Chris Johnson's single-minded pursuit of culinary perfection saw him awarded the UK's Best Delicatessen accolade for the Ramsbottom Victualler's. In time that delicious little store evolved into Ramsons bistro, an authentic slice of Spello in Lancashire. Expect high-calibre seasonal ingredients prepared in an uncompromisingly Italian manner, and some of the best darn espresso in Britain - Chris is as passionate about the intricacies of beans, grind and crema as he is about prosciutto and parmigiano.

Where: 18 Market Place, Ramsbottom. Tel: 01706 825 070.

Firenze, Leicestershire

Firenze's want-everything menu ranges from simple sweet pepper and tomato soup and calves' liver with sage butter through to roast rack of lamb with sweetbreads, peas and pancetta, and deep-fried vanilla cream with red berry compote. All is presented with a style and sophistication more typical of Florence than Kibworth Beauchamp - as it should be. Locals lacking a reliable source of fine Italian groceries such as Cipriani pasta and Vialone Nano rice can order from the restaurant too.

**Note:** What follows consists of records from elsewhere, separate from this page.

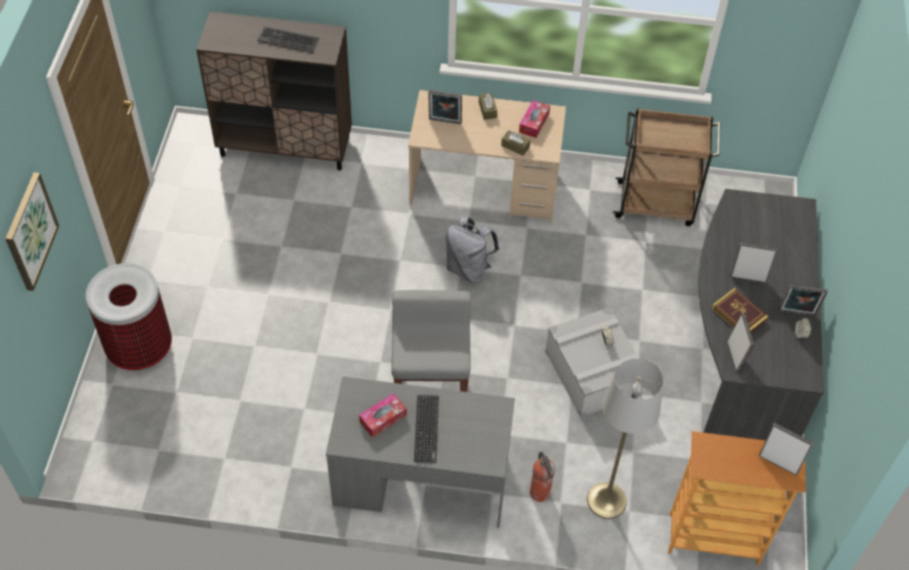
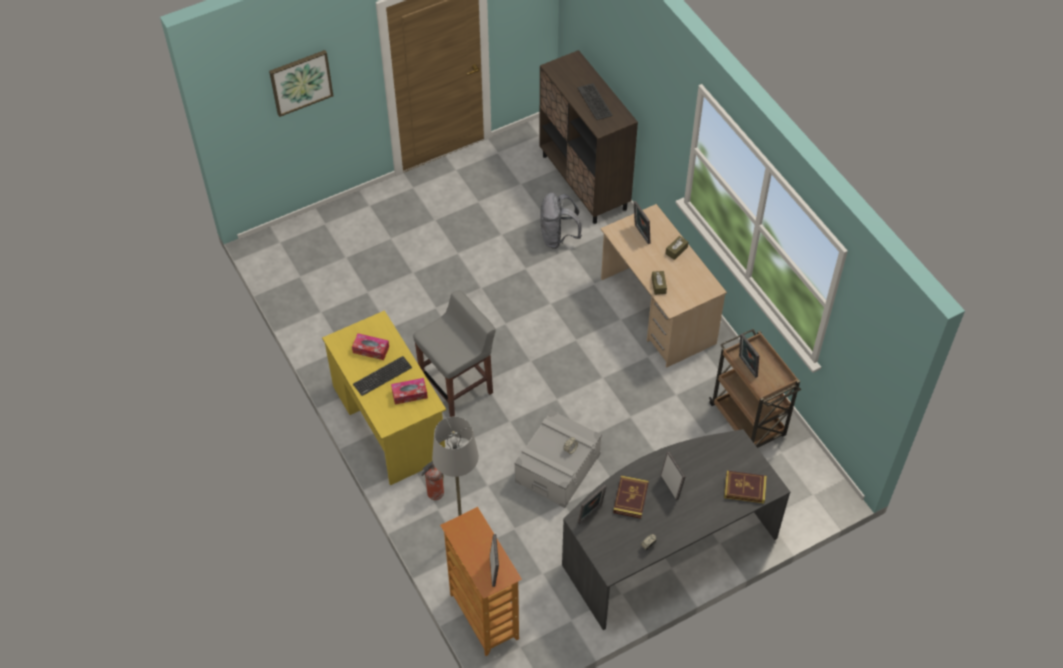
camera: 55 degrees right, 0 degrees up
(140, 348) = (361, 219): trash can -> none
(421, 481) = (389, 422): grey desk -> yellow desk
(469, 268) = (579, 345): grey backpack -> grey backpack (558, 237)
(534, 123) = (691, 283): tissue box -> tissue box (409, 394)
(789, 227) = (745, 488): none -> book
(796, 314) = (664, 534): picture frame -> picture frame (746, 367)

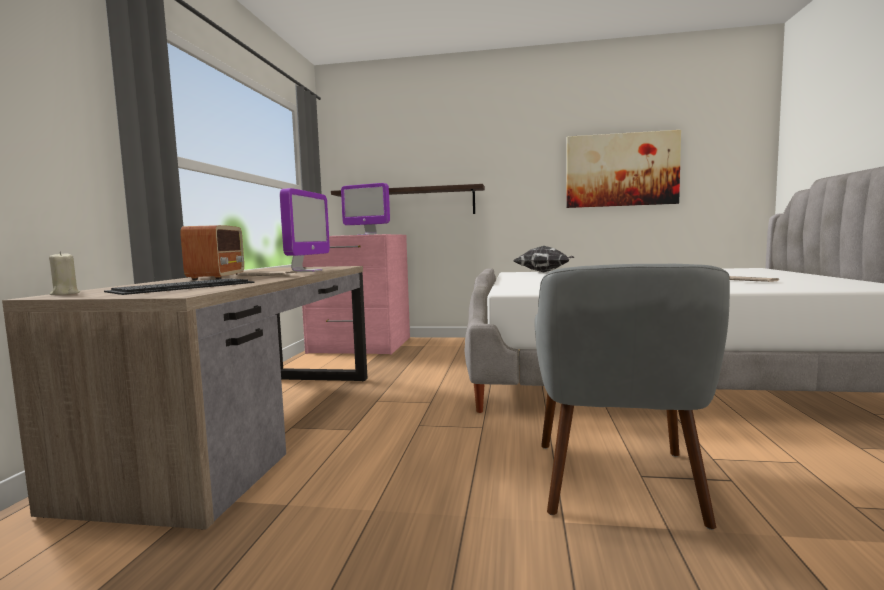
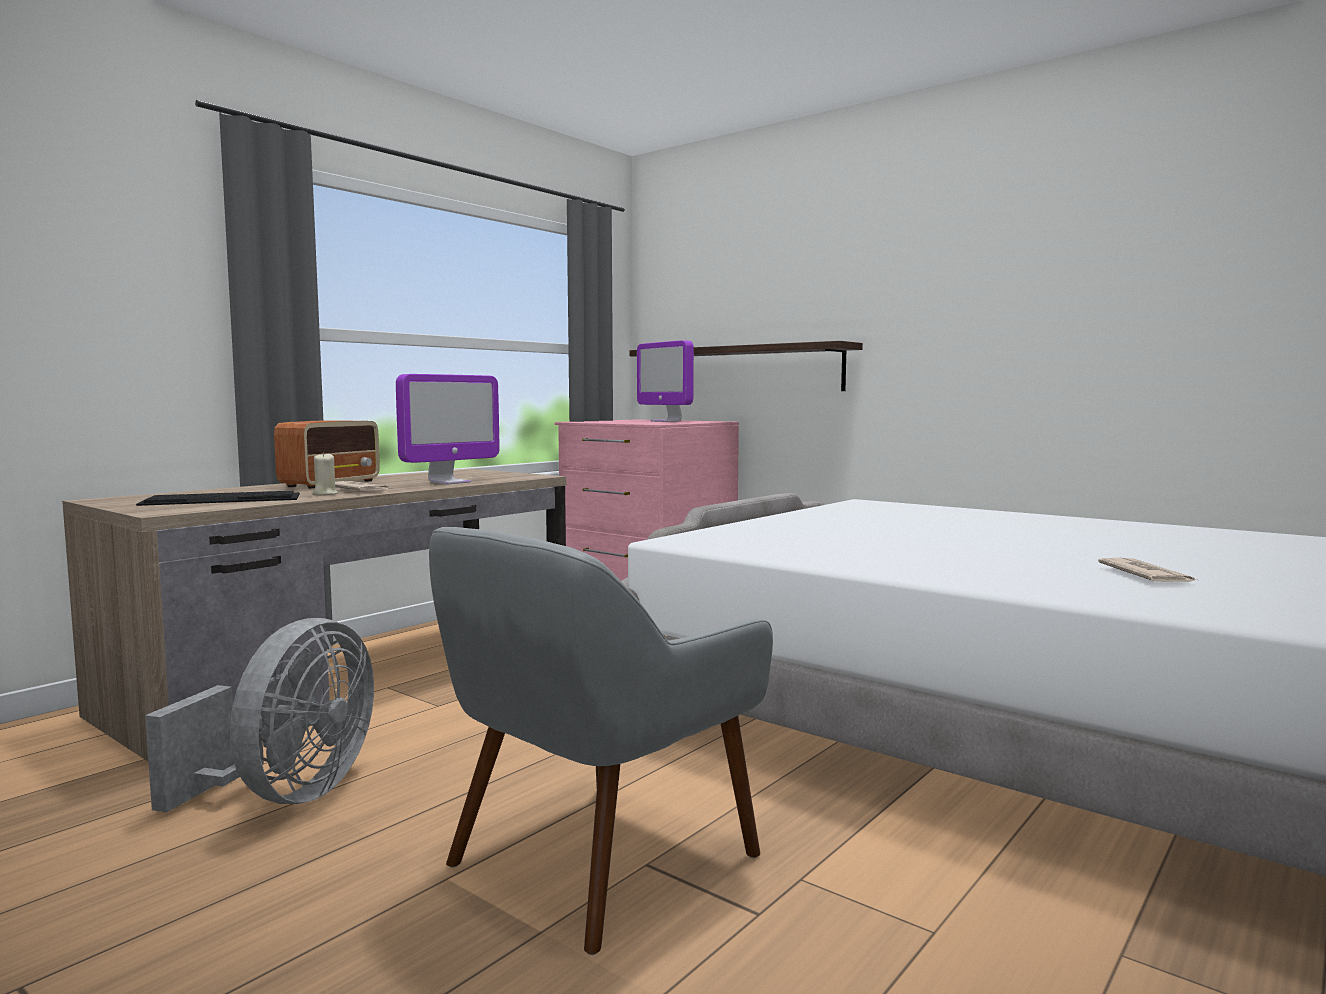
camera: 30 degrees right, 0 degrees up
(65, 294) = (119, 498): beige candle -> beige candle (325, 494)
(356, 512) = (287, 795): none -> grey fan
(544, 272) = (915, 507): pillow -> none
(621, 170) = (1121, 311): picture -> none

Where: 9 Station Street, Kibworth Beauchamp. Tel: 0116 279 6269. www.firenze.co.uk

Brio, Leeds

Classic pasta sauces such as carbonara and pomodoro e basilico sit alongside new creations including spring rolls of confit duck and bean sprouts at this lively, colourful bistro founded by Gianni Bernardi. Meat lovers should try the lamb cutlets with warm rosemary-flavoured aubergine caviar and lamb gravy. Children and vegetarians are made to feel welcome, and there's a good choice of wines under £20. March saw the opening of a Brio Pizza outlet in St Anne's Gardens, Leeds, which offers alfresco dining.

Where: 40 Great George Street, Leeds. Tel: 0113 246 5225. www.brios.co.uk

Also at 44 Commercial Street, Harrogate. Tel: 01423 529 933.

Nonna's, Sheffield

Even if your grandmother were Tuscan, she'd be unlikely to match the modern Italian dishes produced at Nonna's. There are basics, including pappa al pomodoro (tomato and bread soup) and penne with pork ragu, but the kitchen can't seem to resist having fun with flavours. Dishes such as seared scallops with slow-cooked pork, fennel purée and tarragon sauce, and bass fillet on a crab, chilli and lime risotto, drizzled with crab and vanilla oil, exemplify the style. For lighter meals, choose the antipasto or coffee bars.

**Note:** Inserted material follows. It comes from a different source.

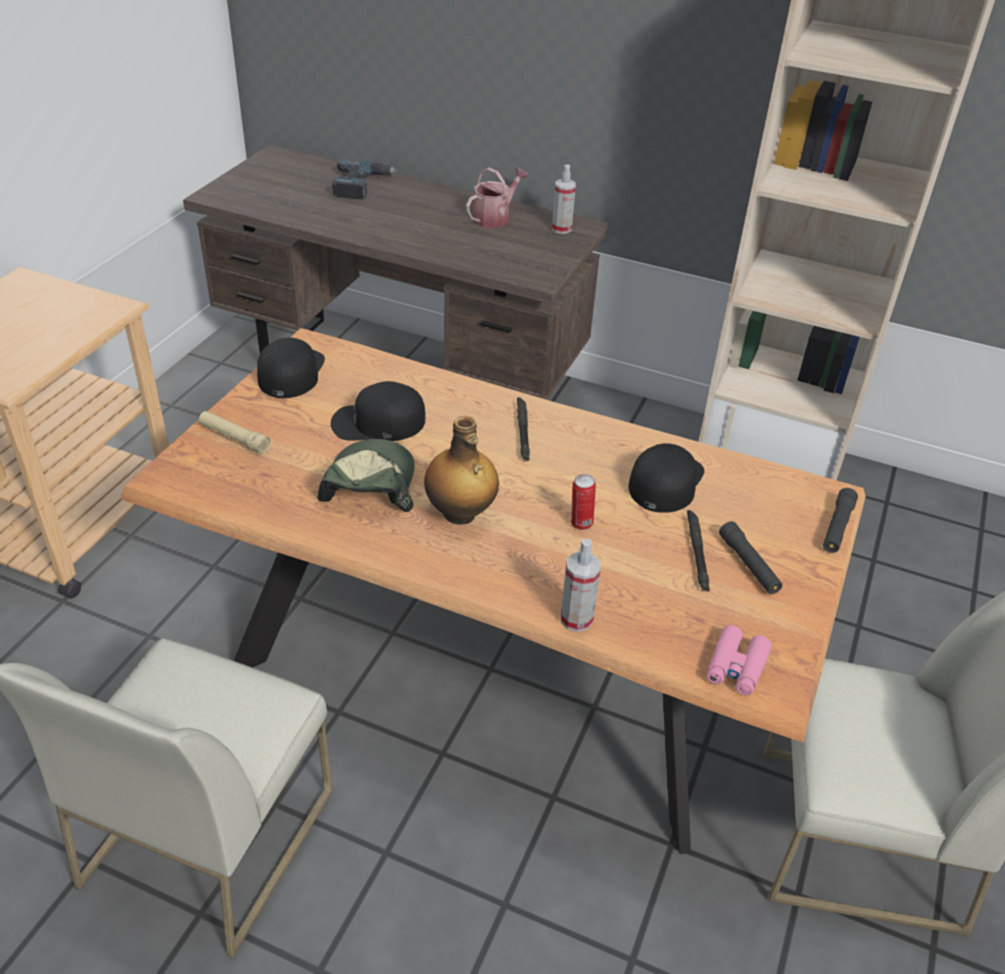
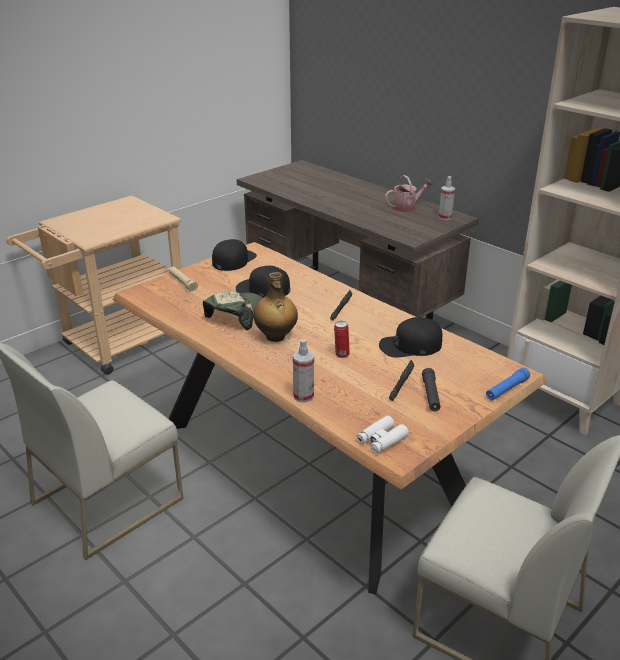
camera: 25 degrees right, 10 degrees down
(362, 185) = (339, 183): power drill -> none
(665, 481) = (410, 345): black cap -> black cap turned 150 degrees counterclockwise
(736, 667) = (381, 440): pink binoculars -> white binoculars
(837, 527) = (506, 389): black flashlight -> blue flashlight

Where: 537-541 Ecclesall Road, Sheffield. Tel: 0114 268 6166. www.nonnas.co.uk

Santini, Edinburgh

With its delicatessens and ice cream parlours, Scotland had no trouble serving good Italian food in an informal setting - but what if you wanted your pasta a bit posh? Buona sera, then, to Santini and its sexy little sister Santini Bis. Owner Gino Santin has installed his genuinely Milanese concept in the heart of Edinburgh's financial district, where its elegance and sophistication are appreciated. When time is short, try the piatti unici, one-dish meals with a glass of house wine included.

Where: 8 Conference Square, Sheraton Hotel, Edinburgh. Tel: 0131 221 7788.